Et le potentiel hydroélectrique reste considérable, y compris dans les pays équipés comme la France par la modernisation des installations. Selon l’AIE, près de la moitié du «potentiel hydroélectrique économiquement viable au niveau mondial est encore inexploité». L’AIE appelle les gouvernements à mettre en place des politiques facilitant le développement des projets hydroélectriques, en limitant les risques d’investissements.

Entre 2021 et 2030, la puissance cumulée du parc hydroélectrique mondial pourrait augmenter de 17% selon les projections de l’AIE (+ 230 GW). Près de la moitié de ces nouvelles installations seraient des barrages hydroélectriques avec réservoir tandis que 30% seraient des STEP (Stations d’énergie par pompage). Les STEP offrent aujourd’hui la meilleure solution pour stocker l’électricité à grande échelle. Enfin, dans les projections de l’AIE, les développement restants seraient des centrales dites «au fil de l’eau».
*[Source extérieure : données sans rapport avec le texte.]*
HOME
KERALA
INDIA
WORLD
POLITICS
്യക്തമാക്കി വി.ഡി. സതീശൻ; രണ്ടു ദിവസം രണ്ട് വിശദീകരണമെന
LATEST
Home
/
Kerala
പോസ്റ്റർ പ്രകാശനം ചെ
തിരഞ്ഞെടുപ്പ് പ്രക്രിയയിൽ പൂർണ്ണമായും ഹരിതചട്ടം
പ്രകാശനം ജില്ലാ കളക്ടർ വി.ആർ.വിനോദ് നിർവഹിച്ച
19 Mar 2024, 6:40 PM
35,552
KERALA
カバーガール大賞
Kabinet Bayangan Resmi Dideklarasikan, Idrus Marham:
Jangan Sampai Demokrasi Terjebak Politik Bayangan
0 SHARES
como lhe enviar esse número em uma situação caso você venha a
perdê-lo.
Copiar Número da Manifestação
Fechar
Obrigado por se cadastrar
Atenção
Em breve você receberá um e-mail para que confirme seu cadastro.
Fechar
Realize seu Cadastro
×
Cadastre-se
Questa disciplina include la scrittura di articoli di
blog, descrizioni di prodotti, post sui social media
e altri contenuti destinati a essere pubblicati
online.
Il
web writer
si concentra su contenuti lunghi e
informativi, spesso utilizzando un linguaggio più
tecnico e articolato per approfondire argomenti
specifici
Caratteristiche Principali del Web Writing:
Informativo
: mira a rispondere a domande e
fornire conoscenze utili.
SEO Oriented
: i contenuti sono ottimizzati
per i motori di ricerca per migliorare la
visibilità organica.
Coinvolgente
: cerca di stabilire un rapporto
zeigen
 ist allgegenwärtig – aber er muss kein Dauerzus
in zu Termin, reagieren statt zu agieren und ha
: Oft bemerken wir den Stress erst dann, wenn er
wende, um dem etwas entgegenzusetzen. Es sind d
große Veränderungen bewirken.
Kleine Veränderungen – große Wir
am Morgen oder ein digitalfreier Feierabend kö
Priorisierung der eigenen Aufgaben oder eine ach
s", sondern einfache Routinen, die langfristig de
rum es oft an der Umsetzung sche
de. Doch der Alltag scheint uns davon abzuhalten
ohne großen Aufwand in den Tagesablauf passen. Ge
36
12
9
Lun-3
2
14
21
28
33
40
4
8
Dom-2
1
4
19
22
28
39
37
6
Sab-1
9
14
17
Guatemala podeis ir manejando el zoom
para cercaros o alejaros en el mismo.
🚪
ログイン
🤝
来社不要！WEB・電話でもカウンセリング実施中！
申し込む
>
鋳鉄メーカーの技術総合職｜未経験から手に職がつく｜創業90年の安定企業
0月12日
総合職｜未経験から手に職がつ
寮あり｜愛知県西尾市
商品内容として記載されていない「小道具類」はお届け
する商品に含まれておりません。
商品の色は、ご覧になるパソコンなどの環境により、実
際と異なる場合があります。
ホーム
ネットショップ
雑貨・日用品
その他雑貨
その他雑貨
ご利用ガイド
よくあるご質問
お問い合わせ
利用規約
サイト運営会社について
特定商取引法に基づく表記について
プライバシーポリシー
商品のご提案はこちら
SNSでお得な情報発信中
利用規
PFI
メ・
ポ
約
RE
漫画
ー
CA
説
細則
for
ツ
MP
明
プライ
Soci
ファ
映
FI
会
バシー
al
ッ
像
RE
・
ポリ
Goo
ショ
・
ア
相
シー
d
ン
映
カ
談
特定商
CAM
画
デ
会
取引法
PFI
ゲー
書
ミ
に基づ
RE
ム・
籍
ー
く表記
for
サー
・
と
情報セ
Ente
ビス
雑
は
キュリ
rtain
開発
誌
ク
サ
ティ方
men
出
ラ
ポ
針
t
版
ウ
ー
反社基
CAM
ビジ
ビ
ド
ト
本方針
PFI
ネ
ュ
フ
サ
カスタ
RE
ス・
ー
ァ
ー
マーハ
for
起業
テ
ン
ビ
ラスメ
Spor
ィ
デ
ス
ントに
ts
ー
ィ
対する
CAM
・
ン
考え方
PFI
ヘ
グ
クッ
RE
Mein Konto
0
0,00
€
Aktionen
Les nouvelles installations hydroélectriques seraient encore en grande partie développées en Chine (pays qui pourrait compter à lui seul pour 40% des nouvelles capacités hydroélectriques installées dans le monde d’ici à 2030) mais aussi en Inde, en Turquie et en Éthiopie.

Outre les nouveaux projets, l’AIE souligne la nécessité de moderniser les centrales hydroélectriques existantes, surtout dans les pays développés. En Amérique du nord, les barrages ont en moyenne 45 ans et en Europe près de 50 ans. D’ici 2030, plus de 20% des installations auront plus de 55 ans, un âge qui nécessite le remplacement des équipements lourds électromécaniques. Cela offre une excellente opportunité pour améliorer les performances et la marge est grande. D’après l’AIE et toujours d’ici 2030, près de 127 milliards de dollars, soit presque un quart des investissements mondiaux prévus dans cette filière durant cette période, devraient être consacrés à la modernisation des équipements. La France devrait en faire une priorité au lieu de s’enliser dans des débats sans fin sur l’éolien. Elle ne le fait pas…

Il n’y a tout simplement plus d’investissements faute de bénéficier d’un soutien équivalent à celui des autres renouvelables, notamment éoliens et solaires. Une aberration. Le dernier projet de modernisation a été inauguré à la fin de l’année dernière par EDF. Il s’agit du barrage de Romanches-Gavet, en Isère, entré en service après dix ans de travaux. Il peut assurer la consommation en électricité de 230.000 personnes. Il s’agit du plus grand barrage souterrain de France avec une galerie de 10 kilomètres creusée dans la montagne, l’équivalent du tunnel du Mont-Blanc. Ce chantier de 400 millions d’euros a permis de remplacer six usines et barrages vieux de plus d’un siècle. Il produit 560 GWh par an… 40% d’électricité de plus que les vieilles installations.